* **What you are asked to do**
Your task is to output all the records below, word for word.

* **Entries taken from a collection**
- - -

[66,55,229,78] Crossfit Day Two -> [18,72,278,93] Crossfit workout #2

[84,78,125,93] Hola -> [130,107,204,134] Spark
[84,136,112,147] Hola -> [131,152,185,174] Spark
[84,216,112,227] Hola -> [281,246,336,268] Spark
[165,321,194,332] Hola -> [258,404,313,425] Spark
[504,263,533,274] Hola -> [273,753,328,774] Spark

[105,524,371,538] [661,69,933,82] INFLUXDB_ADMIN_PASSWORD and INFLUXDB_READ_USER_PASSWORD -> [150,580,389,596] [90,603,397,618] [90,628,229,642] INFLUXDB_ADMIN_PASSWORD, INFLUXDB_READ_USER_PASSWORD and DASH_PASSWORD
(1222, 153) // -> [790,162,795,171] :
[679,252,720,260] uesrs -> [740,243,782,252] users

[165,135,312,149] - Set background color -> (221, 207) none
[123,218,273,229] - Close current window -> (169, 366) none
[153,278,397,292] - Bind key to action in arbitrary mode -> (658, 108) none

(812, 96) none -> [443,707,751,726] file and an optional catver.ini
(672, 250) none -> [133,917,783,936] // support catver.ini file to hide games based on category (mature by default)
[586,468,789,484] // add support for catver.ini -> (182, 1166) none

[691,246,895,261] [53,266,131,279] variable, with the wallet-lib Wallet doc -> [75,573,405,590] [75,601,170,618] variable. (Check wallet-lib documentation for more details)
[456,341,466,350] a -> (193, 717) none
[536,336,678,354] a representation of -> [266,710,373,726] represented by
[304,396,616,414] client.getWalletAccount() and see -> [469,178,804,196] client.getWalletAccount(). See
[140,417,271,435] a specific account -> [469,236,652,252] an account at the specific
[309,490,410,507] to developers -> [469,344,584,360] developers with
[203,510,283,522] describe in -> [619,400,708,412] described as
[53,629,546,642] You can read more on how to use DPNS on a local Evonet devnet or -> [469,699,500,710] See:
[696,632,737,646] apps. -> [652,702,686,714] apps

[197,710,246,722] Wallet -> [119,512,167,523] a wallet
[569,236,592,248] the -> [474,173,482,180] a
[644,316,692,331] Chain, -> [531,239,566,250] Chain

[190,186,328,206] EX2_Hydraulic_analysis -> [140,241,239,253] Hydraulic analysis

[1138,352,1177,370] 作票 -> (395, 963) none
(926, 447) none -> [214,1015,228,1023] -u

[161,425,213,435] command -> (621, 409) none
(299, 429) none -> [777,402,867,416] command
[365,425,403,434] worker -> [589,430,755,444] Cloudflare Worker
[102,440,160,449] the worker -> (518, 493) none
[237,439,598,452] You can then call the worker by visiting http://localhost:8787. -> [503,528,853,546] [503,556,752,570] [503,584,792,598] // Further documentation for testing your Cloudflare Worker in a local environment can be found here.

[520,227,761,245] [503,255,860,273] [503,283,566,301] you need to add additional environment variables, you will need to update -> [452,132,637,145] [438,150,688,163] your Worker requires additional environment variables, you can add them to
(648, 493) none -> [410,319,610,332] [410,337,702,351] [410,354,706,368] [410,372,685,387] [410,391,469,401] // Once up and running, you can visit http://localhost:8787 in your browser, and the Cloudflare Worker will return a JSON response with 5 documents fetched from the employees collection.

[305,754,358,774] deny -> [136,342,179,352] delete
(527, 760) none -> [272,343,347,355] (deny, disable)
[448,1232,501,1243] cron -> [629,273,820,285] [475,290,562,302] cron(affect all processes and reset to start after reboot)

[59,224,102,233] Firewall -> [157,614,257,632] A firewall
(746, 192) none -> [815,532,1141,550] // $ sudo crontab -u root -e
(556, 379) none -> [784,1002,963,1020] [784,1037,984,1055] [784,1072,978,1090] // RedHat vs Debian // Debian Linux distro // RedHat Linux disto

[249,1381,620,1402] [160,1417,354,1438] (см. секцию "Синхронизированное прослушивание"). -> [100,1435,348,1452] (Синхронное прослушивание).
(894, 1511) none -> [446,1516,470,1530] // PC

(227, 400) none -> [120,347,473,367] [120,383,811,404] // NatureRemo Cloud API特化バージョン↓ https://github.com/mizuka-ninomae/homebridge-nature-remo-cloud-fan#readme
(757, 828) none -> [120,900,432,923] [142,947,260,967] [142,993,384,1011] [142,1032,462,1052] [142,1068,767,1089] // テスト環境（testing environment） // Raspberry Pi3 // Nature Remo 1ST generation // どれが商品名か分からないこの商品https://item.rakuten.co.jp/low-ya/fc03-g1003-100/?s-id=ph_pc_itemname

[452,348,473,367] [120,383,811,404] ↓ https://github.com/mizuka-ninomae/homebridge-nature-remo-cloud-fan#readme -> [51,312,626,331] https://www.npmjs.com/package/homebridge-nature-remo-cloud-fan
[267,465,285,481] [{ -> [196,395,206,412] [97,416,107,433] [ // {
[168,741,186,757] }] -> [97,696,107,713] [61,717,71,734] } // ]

- - -

* **Exercise output**
[66,55,229,78] Crossfit Day Two -> [18,72,278,93] Crossfit workout #2

[84,78,125,93] Hola -> [130,107,204,134] Spark
[84,136,112,147] Hola -> [131,152,185,174] Spark
[84,216,112,227] Hola -> [281,246,336,268] Spark
[165,321,194,332] Hola -> [258,404,313,425] Spark
[504,263,533,274] Hola -> [273,753,328,774] Spark

[105,524,371,538] [661,69,933,82] INFLUXDB_ADMIN_PASSWORD and INFLUXDB_READ_USER_PASSWORD -> [150,580,389,596] [90,603,397,618] [90,628,229,642] INFLUXDB_ADMIN_PASSWORD, INFLUXDB_READ_USER_PASSWORD and DASH_PASSWORD
(1222, 153) // -> [790,162,795,171] :
[679,252,720,260] uesrs -> [740,243,782,252] users

[165,135,312,149] - Set background color -> (221, 207) none
[123,218,273,229] - Close current window -> (169, 366) none
[153,278,397,292] - Bind key to action in arbitrary mode -> (658, 108) none

(812, 96) none -> [443,707,751,726] file and an optional catver.ini
(672, 250) none -> [133,917,783,936] // support catver.ini file to hide games based on category (mature by default)
[586,468,789,484] // add support for catver.ini -> (182, 1166) none

[691,246,895,261] [53,266,131,279] variable, with the wallet-lib Wallet doc -> [75,573,405,590] [75,601,170,618] variable. (Check wallet-lib documentation for more details)
[456,341,466,350] a -> (193, 717) none
[536,336,678,354] a representation of -> [266,710,373,726] represented by
[304,396,616,414] client.getWalletAccount() and see -> [469,178,804,196] client.getWalletAccount(). See
[140,417,271,435] a specific account -> [469,236,652,252] an account at the specific
[309,490,410,507] to developers -> [469,344,584,360] developers with
[203,510,283,522] describe in -> [619,400,708,412] described as
[53,629,546,642] You can read more on how to use DPNS on a local Evonet devnet or -> [469,699,500,710] See:
[696,632,737,646] apps. -> [652,702,686,714] apps

[197,710,246,722] Wallet -> [119,512,167,523] a wallet
[569,236,592,248] the -> [474,173,482,180] a
[644,316,692,331] Chain, -> [531,239,566,250] Chain

[190,186,328,206] EX2_Hydraulic_analysis -> [140,241,239,253] Hydraulic analysis

[1138,352,1177,370] 作票 -> (395, 963) none
(926, 447) none -> [214,1015,228,1023] -u

[161,425,213,435] command -> (621, 409) none
(299, 429) none -> [777,402,867,416] command
[365,425,403,434] worker -> [589,430,755,444] Cloudflare Worker
[102,440,160,449] the worker -> (518, 493) none
[237,439,598,452] You can then call the worker by visiting http://localhost:8787. -> [503,528,853,546] [503,556,752,570] [503,584,792,598] // Further documentation for testing your Cloudflare Worker in a local environment can be found here.

[520,227,761,245] [503,255,860,273] [503,283,566,301] you need to add additional environment variables, you will need to update -> [452,132,637,145] [438,150,688,163] your Worker requires additional environment variables, you can add them to
(648, 493) none -> [410,319,610,332] [410,337,702,351] [410,354,706,368] [410,372,685,387] [410,391,469,401] // Once up and running, you can visit http://localhost:8787 in your browser, and the Cloudflare Worker will return a JSON response with 5 documents fetched from the employees collection.

[305,754,358,774] deny -> [136,342,179,352] delete
(527, 760) none -> [272,343,347,355] (deny, disable)
[448,1232,501,1243] cron -> [629,273,820,285] [475,290,562,302] cron(affect all processes and reset to start after reboot)

[59,224,102,233] Firewall -> [157,614,257,632] A firewall
(746, 192) none -> [815,532,1141,550] // $ sudo crontab -u root -e
(556, 379) none -> [784,1002,963,1020] [784,1037,984,1055] [784,1072,978,1090] // RedHat vs Debian // Debian Linux distro // RedHat Linux disto

[249,1381,620,1402] [160,1417,354,1438] (см. секцию "Синхронизированное прослушивание"). -> [100,1435,348,1452] (Синхронное прослушивание).
(894, 1511) none -> [446,1516,470,1530] // PC

(227, 400) none -> [120,347,473,367] [120,383,811,404] // NatureRemo Cloud API特化バージョン↓ https://github.com/mizuka-ninomae/homebridge-nature-remo-cloud-fan#readme
(757, 828) none -> [120,900,432,923] [142,947,260,967] [142,993,384,1011] [142,1032,462,1052] [142,1068,767,1089] // テスト環境（testing environment） // Raspberry Pi3 // Nature Remo 1ST generation // どれが商品名か分からないこの商品https://item.rakuten.co.jp/low-ya/fc03-g1003-100/?s-id=ph_pc_itemname

[452,348,473,367] [120,383,811,404] ↓ https://github.com/mizuka-ninomae/homebridge-nature-remo-cloud-fan#readme -> [51,312,626,331] https://www.npmjs.com/package/homebridge-nature-remo-cloud-fan
[267,465,285,481] [{ -> [196,395,206,412] [97,416,107,433] [ // {
[168,741,186,757] }] -> [97,696,107,713] [61,717,71,734] } // ]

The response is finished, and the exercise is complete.